Aqueduct is currently holding its 44-day winter meet that runs through March 26. Baffert doesn’t typically run horses this time of year in New York; he targets the biggest stakes races at Belmont in the spring and Saratoga in the summer.

Baffert remains under a two-year ban by Churchill Downs Inc., which sidelined him after Kentucky Derby winner Medina Spirit tested positive for a substance that is not allowed on race day. The penalty expires shortly after the Kentucky Derby in May. However, Baffert is fighting the suspension in federal court.

The Southern California-based trainer has a big weekend coming up around the country, although not in New York.

He has horses running at three tracks on Saturday.

Defunded is entered in the $3 million Pegasus World Cup at Gulfstream in Florida, where Baffert assistant Jimmy Barnes will be on hand.
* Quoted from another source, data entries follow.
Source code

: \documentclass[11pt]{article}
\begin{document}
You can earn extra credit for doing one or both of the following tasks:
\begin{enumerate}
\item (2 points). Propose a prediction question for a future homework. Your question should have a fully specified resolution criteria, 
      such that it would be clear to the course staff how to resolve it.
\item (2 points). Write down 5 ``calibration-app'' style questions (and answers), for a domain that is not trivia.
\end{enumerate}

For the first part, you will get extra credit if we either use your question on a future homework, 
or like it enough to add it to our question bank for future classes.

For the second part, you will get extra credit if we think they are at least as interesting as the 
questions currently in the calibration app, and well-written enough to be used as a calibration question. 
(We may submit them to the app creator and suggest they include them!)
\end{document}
Arabian Knight goes into the $750,000 Southwest Stakes as the early favorite at Oaklawn in Arkansas. Baffert has won the Kentucky Derby prep race a record-tying five times and will travel to Hot Springs to watch the 3-year-old colt.

“It’s going to be a good test for him. The only way to find out is to run him long,” he said. “It’s going to take a superior horse to do that and I’m hoping that he is.”

The Southwest offers Kentucky Derby qualifying points to the top five finishers. Arabian Knight won’t receive any points regardless of his placing because of Baffert’s Derby ban.

Hopper will run in the $200,000 San Pasqual Stakes on Saturday at Santa Anita.

On Sunday at the same track, Baffert has entered four of the five horses set to run in the $200,000 San Vicente Stakes for 3-year-olds.